“The toughest thing is that your phone rings off the hook,” said North Dakota Agriculture Commissioner Doug Goehring. “We never had a chance to work it out internally before it became public.”
Goehring suggested that perhaps the draft report had been posted because some of the discussion had not gone in a direction that some groups wanted, but Schechtman said it had to be public because the committee is a federal advisory committee.
Although the committee has been formed to focus on compensation, Angela Olsen, a senior adviser and associate general counsel for Pioneer Hi-Bred, a DuPont business, said “We have seen no evidence of economic losses to date, therefore it is premature to have a discussion about a compensation mechanism.”
The draft includes three options involving crop insurance — one that would direct the secretary to determine if there are losses and, if so, develop a crop insurance mechanism, a second that would recommend a crop insurance pilot program, and a third that would involve evaluation of the economic data and establishment of a crop insurance program in a region of the country where losses have occurred.
“I can support Option One but I want it clear it is a compromise,” Olsen said.
Laura Batcha, executive vice president of the Organic Trade Association, said she could support Option Two.
But Marilyn Howell Martens, an organic farmer from Penn Yan, N.Y., said “Organic farmers don’t want compensation mechanisms.
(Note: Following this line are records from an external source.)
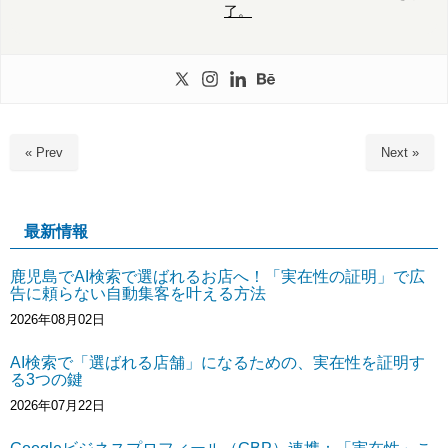
了。
« Prev
Next »
最新情報
鹿児島でAI検索で選ばれるお店へ！「実在性の証明」で広
告に頼らない自動集客を叶える方法
2026年08月02日
AI検索で「選ばれる店舗」になるための、実在性を証明す
る3つの鍵
2026年07月22日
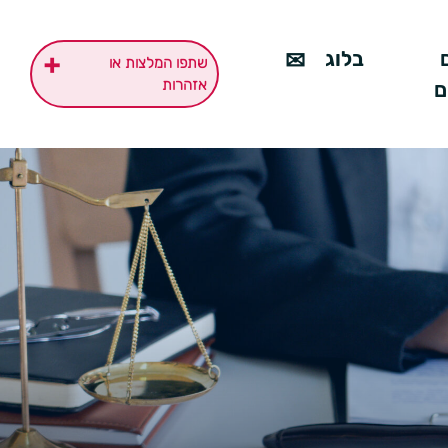
בלוג
+
שתפו המלצות או
אזהרות
ם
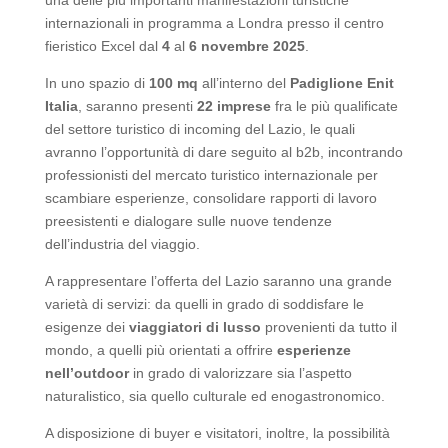
una delle più importanti manifestazioni turistiche
internazionali in programma a Londra presso il centro
fieristico Excel dal
4
al
6 novembre 2025
.
In uno spazio di
100 mq
all’interno del
Padiglione Enit
Italia
, saranno presenti
22 imprese
fra le più qualificate
del settore turistico di incoming del Lazio, le quali
avranno l’opportunità di dare seguito al b2b, incontrando
professionisti del mercato turistico internazionale per
scambiare esperienze, consolidare rapporti di lavoro
preesistenti e dialogare sulle nuove tendenze
dell’industria del viaggio.
A rappresentare l’offerta del Lazio saranno una grande
varietà di servizi: da quelli in grado di soddisfare le
esigenze dei
viaggiatori di lusso
provenienti da tutto il
mondo, a quelli più orientati a offrire
esperienze
nell’outdoor
in grado di valorizzare sia l’aspetto
naturalistico, sia quello culturale ed enogastronomico.
A disposizione di buyer e visitatori, inoltre, la possibilità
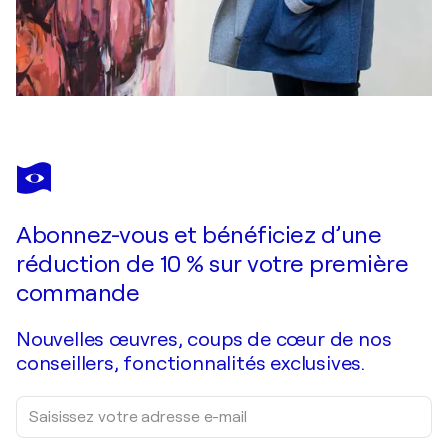
Abonnez-vous et bénéficiez d’une
réduction de 10 % sur votre première
commande
Nouvelles œuvres, coups de cœur de nos
conseillers, fonctionnalités exclusives.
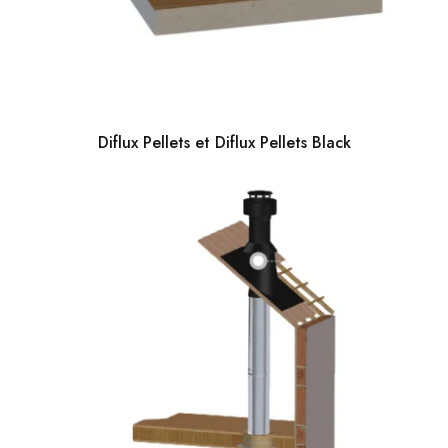
Diflux Pellets et Diflux Pellets Black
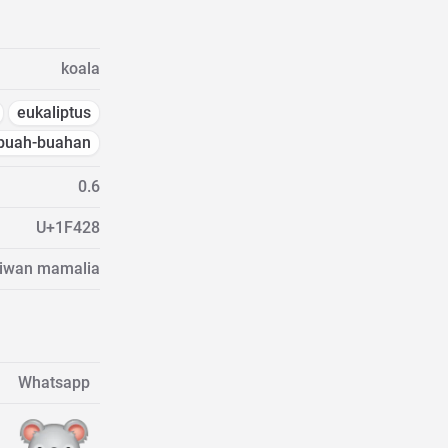
koala
eukaliptus
buah-buahan
0.6
U+1F428
aiwan mamalia
Whatsapp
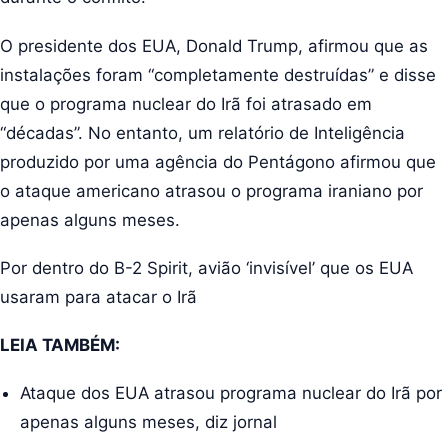
O presidente dos EUA, Donald Trump, afirmou que as
instalações foram “completamente destruídas” e disse
que o programa nuclear do Irã foi atrasado em
“décadas”. No entanto, um relatório de Inteligência
produzido por uma agência do Pentágono afirmou que
o ataque americano atrasou o programa iraniano por
apenas alguns meses.
Por dentro do B-2 Spirit, avião ‘invisível’ que os EUA
usaram para atacar o Irã
LEIA TAMBÉM:
Ataque dos EUA atrasou programa nuclear do Irã por
apenas alguns meses, diz jornal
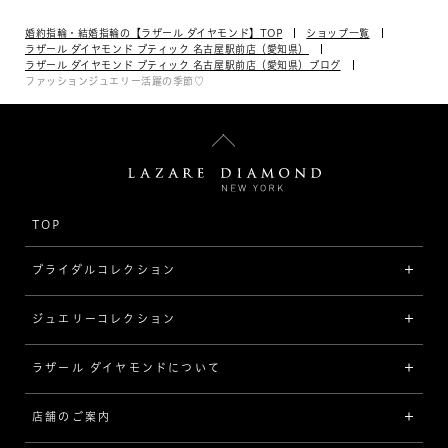
婚約指輪・結婚指輪の【ラザール ダイヤモンド】TOP
ショップ一覧
ラザール ダイヤモンド ブティック 名古屋駅前店（愛知県）
ラザール ダイヤモンド ブティック 名古屋駅前店（愛知県）ブログ
ファッションジュエリー活躍の季節♡
TOP
ブライダルコレクション
ジュエリーコレクション
婚約指輪（エンゲージリング）
[素材から選ぶ]
ラザール ダイヤモンドについて
ジュエリーコレクショントップ
プラチナ
ジュエリー一覧
店舗のご案内
ラザール ダイヤモンドについて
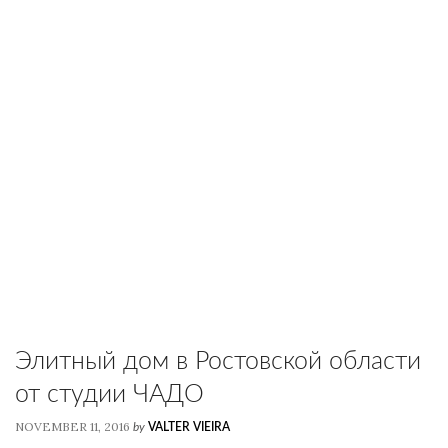
Элитный дом в Ростовской области
от студии ЧАДО
NOVEMBER 11, 2016
by
VALTER VIEIRA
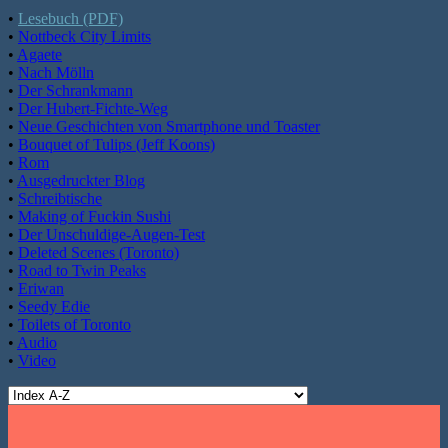
•
Lesebuch (PDF)
•
Nottbeck City Limits
•
Agaete
•
Nach Mölln
•
Der Schrankmann
•
Der Hubert-Fichte-Weg
•
Neue Geschichten von Smartphone und Toaster
•
Bouquet of Tulips (Jeff Koons)
•
Rom
•
Ausgedruckter Blog
•
Schreibtische
•
Making of Fuckin Sushi
•
Der Unschuldige-Augen-Test
•
Deleted Scenes (Toronto)
•
Road to Twin Peaks
•
Eriwan
•
Seedy Edie
•
Toilets of Toronto
•
Audio
•
Video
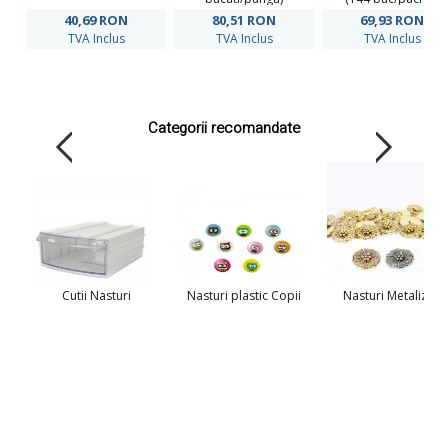
40,69
RON
80,51
RON
69,93
RON
TVA Inclus
TVA Inclus
TVA Inclus
Categorii recomandate
Cutii Nasturi
Nasturi plastic Copii
Nasturi Metalizati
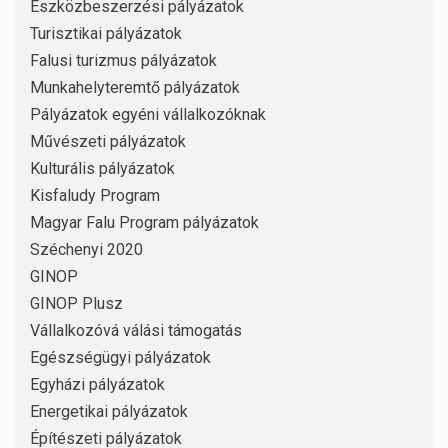
Eszközbeszerzési pályázatok
Turisztikai pályázatok
Falusi turizmus pályázatok
Munkahelyteremtő pályázatok
Pályázatok egyéni vállalkozóknak
Művészeti pályázatok
Kulturális pályázatok
Kisfaludy Program
Magyar Falu Program pályázatok
Széchenyi 2020
GINOP
GINOP Plusz
Vállalkozóvá válási támogatás
Egészségügyi pályázatok
Egyházi pályázatok
Energetikai pályázatok
Építészeti pályázatok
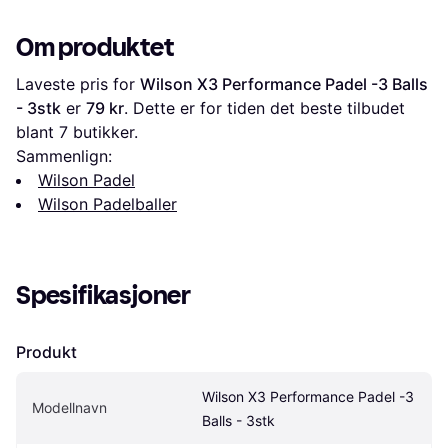
Om produktet
Laveste pris for 
Wilson X3 Performance Padel -3 Balls 
- 3stk
 er 
79 kr
. Dette er for tiden det beste tilbudet 
blant 
7
 butikker.
Sammenlign:
Wilson Padel
Wilson Padelballer
Spesifikasjoner
Produkt
Wilson X3 Performance Padel -3 
Modellnavn
Balls - 3stk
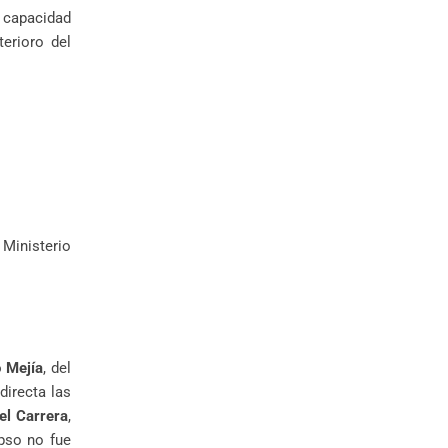
 capacidad
terioro del
 Ministerio
 Mejía
, del
directa las
el Carrera
,
apso no fue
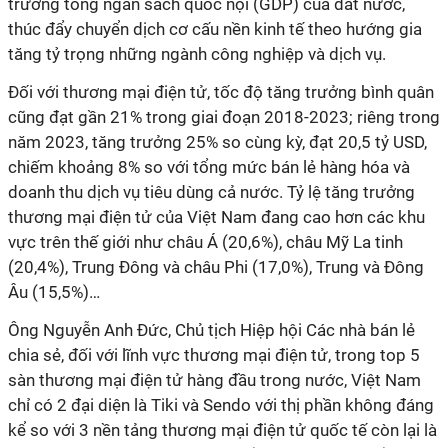
trưởng tổng ngân sách quốc nội (GDP) của đất nước,
thúc đẩy chuyển dịch cơ cấu nền kinh tế theo hướng gia
tăng tỷ trọng những ngành công nghiệp và dịch vụ.
Đối với thương mại điện tử, tốc độ tăng trưởng bình quân
cũng đạt gần 21% trong giai đoạn 2018-2023; riêng trong
năm 2023, tăng trưởng 25% so cùng kỳ, đạt 20,5 tỷ USD,
chiếm khoảng 8% so với tổng mức bán lẻ hàng hóa và
doanh thu dịch vụ tiêu dùng cả nước. Tỷ lệ tăng trưởng
thương mại điện tử của Việt Nam đang cao hơn các khu
vực trên thế giới như châu Á (20,6%), châu Mỹ La tinh
(20,4%), Trung Đông và châu Phi (17,0%), Trung và Đông
Âu (15,5%)…
Ông Nguyễn Anh Đức, Chủ tịch Hiệp hội Các nhà bán lẻ
chia sẻ, đối với lĩnh vực thương mại điện tử, trong top 5
sàn thương mại điện tử hàng đầu trong nước, Việt Nam
chỉ có 2 đại diện là Tiki và Sendo với thị phần không đáng
kể so với 3 nền tảng thương mại điện tử quốc tế còn lại là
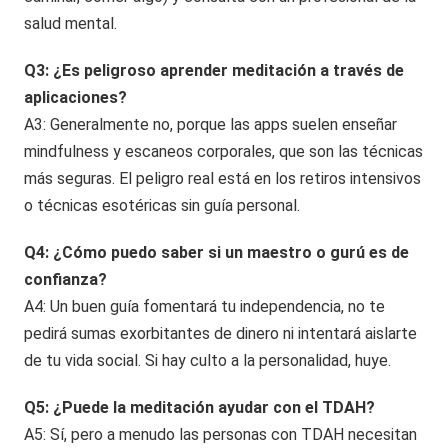
salud mental.
Q3: ¿Es peligroso aprender meditación a través de
aplicaciones?
A3: Generalmente no, porque las apps suelen enseñar
mindfulness y escaneos corporales, que son las técnicas
más seguras. El peligro real está en los retiros intensivos
o técnicas esotéricas sin guía personal.
Q4: ¿Cómo puedo saber si un maestro o gurú es de
confianza?
A4: Un buen guía fomentará tu independencia, no te
pedirá sumas exorbitantes de dinero ni intentará aislarte
de tu vida social. Si hay culto a la personalidad, huye.
Q5: ¿Puede la meditación ayudar con el TDAH?
A5: Sí, pero a menudo las personas con TDAH necesitan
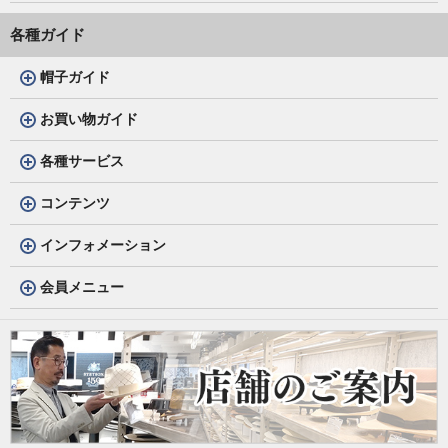
各種ガイド
帽子ガイド
お買い物ガイド
各種サービス
コンテンツ
インフォメーション
会員メニュー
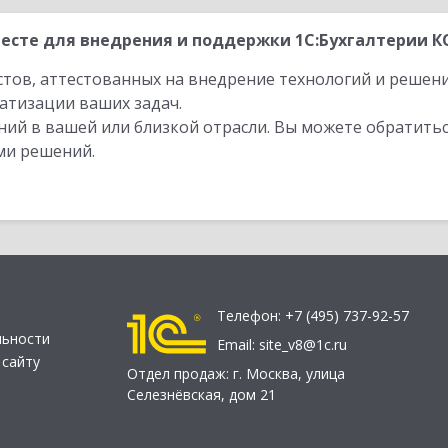
есте для внедрения и поддержки 1С:Бухгалтерии К
стов, аттестованных на внедрение технологий и решен
атизации ваших задач.
ий в вашей или близкой отрасли. Вы можете обратитьс
ми решений.
Телефон:
+7 (495) 737-92-57
льности
Email:
site_v8@1c.ru
 сайту
Отдел продаж:
г. Москва
,
улица
Селезнёвская, дом 21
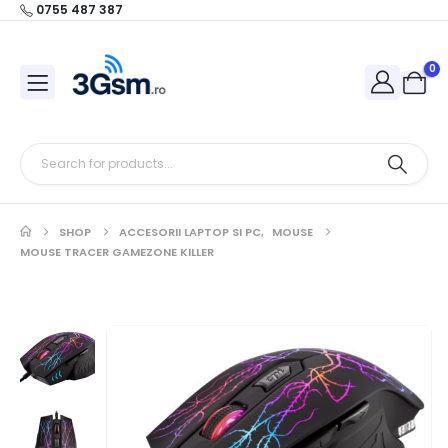
0755 487 387
0
SHOP
ACCESORII LAPTOP SI PC
,
MOUSE
MOUSE TRACER GAMEZONE KILLER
They don’t want to buy insurance. “
Instead, she said, they want assurances that their crops will not be contaminated.
Some members suggested that technical agreements between the companies and the farmers could include provisions for consultation among farmers, but it would probably be impossible to enforce those provisions.
Melissa Hughes, the general counsel and director of government affairs for CROPP Cooperative/Organic Valley Family of Farms, said that the compensation mechanism could be a way to avoid conflicts among farmers.